コオロギを食べ続けて、どんなことが分かってきたのか水曜インタビュー劇場(昆虫食劇場)(2/7 ページ)

» 2018年08月08日 08時08分 公開
[土肥義則ITmedia]

虫を触れないので、プロダクトをつくる

土肥: 高橋さんは昆虫を食材にできないかと考えていて、これまでさまざまな虫を使ってレシピを開発してきたんですよね。セミやバッタを見るのもダメ、触るのは絶対にダメという人にとっては、虫をわざわざ料理するなんて考えられないと思うんですよね。

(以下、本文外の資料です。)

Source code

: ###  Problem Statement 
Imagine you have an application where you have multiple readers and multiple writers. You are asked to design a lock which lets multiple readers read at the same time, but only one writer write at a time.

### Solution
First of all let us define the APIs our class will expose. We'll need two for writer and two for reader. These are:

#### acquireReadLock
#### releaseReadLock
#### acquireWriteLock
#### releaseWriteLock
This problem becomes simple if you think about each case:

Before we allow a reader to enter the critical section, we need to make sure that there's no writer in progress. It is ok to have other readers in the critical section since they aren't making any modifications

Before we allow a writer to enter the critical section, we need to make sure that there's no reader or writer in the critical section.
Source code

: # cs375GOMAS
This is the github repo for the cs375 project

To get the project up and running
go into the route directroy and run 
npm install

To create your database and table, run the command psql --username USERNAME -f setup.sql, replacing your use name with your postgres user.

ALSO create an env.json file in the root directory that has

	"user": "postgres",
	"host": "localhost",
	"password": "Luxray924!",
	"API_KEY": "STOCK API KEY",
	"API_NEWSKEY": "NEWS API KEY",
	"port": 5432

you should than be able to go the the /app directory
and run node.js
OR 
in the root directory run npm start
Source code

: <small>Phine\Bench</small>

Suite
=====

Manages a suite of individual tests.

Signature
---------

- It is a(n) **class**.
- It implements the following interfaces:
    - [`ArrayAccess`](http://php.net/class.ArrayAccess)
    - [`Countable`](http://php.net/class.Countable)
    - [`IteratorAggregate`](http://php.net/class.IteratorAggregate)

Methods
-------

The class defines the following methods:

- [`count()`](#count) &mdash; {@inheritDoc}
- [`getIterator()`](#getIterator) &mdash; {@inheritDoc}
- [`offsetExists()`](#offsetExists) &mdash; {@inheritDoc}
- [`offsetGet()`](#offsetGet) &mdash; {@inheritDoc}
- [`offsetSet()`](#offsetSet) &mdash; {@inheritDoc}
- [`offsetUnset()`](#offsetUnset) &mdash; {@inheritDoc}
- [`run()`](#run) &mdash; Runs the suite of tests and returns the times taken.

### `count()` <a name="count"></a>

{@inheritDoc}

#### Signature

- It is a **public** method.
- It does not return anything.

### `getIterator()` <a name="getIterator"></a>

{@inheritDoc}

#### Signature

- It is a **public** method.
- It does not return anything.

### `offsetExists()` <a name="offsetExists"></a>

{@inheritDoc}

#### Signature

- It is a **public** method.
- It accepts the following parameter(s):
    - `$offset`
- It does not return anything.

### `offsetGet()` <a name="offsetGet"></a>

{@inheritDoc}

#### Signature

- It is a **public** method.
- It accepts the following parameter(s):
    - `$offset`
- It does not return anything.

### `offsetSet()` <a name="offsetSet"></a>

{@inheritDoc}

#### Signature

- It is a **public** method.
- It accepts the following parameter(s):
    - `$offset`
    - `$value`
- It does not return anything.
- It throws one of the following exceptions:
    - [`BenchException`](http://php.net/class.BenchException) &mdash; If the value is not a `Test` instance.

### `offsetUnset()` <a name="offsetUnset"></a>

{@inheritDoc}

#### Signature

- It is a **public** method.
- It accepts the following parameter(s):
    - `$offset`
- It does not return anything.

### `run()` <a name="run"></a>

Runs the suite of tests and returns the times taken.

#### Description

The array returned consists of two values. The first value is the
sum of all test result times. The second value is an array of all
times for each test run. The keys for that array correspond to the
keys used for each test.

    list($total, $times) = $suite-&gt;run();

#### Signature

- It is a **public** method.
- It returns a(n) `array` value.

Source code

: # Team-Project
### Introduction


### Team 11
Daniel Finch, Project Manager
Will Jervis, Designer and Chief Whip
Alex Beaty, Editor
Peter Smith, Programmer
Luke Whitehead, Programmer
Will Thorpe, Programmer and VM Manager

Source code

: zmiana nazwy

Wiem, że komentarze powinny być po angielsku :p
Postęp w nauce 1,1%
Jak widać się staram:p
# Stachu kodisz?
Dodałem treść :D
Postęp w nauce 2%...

そもそもどういったきっかけで、昆虫を食材にしようと考えたのでしょうか?

高橋: 大学生のときに卒業制作に取り組まなければいけませんでした。当時の自分は「何かに取り組んで、1年後にアウトプットが想像できないものがいいなあ」と漠然と考えていました。そんなときに教授から「昆虫食はどうかな?」と言われたのですが、僕は虫が大の苦手。生きている虫で触れるのはアリだけなのですが、「研究してみてどんな結果が出るんだろう?」といった興味がわきました。

 「昆虫食を研究する」と聞けば、食料問題に関心があって、ゲテモノが好きで、といった人を想像するかもしれませんが、僕はそうしたことに注目していなくて、「虫をどのようにしたらおいしくすることができるのだろう?」といった興味しかなかったんですよね。ちょっと調べたところ、昆虫食については分かっていないことがたくさんありました。食としても考えられるし、生物学としても考えられるし、アートとしても考えられる。いろんなアプローチができるので、それをどのようにして展開することができるのか、自分なりに模索できればなあと考えていました。

土肥: 入口は学問だったわけですが、研究を重ねていくうちに何かが見えてくるかもしれない。そうした考えだったようですが、ここでひとつ疑問があります。大の昆虫嫌いなのに、研究はどのように行ったのでしょうか。見るだけでなく、触ることも必要ですし、殺すことも必要になります。

高橋: 虫を触ることができませんので、手に触れなくても研究ができるようにプロダクトをつくりました。80センチほどの円筒をつくって、そのなかでコオロギを養殖できるようにしました。コオロギを養殖する際、卵のパックを使う人がいるのですが、それを使うとフンがたまりやすくなる。衛生的にあまりよくないので、円筒のなかに幾何学状のモノを入れて、そこでコオロギを育てました。そうすると、フンをしても下に落ちる、エサを食べ残しても下に落ちる。衛生的にとてもいいことが分かってきました。

食用のコオロギを飼育するためのプロダクト。現在、慶應義塾大学オオニシ研究室にてブラッシュアップ、およびオープンソース化が進められている

 とはいえ、簡単に育ってくれません。コオロギが一カ所に集まったり、汚染が始まったり。なぜそうしたことが起きるのか、原因がよく分からないんですよね。人間の場合、ここが嫌とか、あれが嫌とか言ってくれますが、虫は何も語ってくれません。嫌なことは態度で示してくるので、それを観察しなければいけません。とにかく観察して、何か異変があれば、対応するといった感じ。汚染などの問題については、幾何構造のモノをたくさん入れることで解決することができました。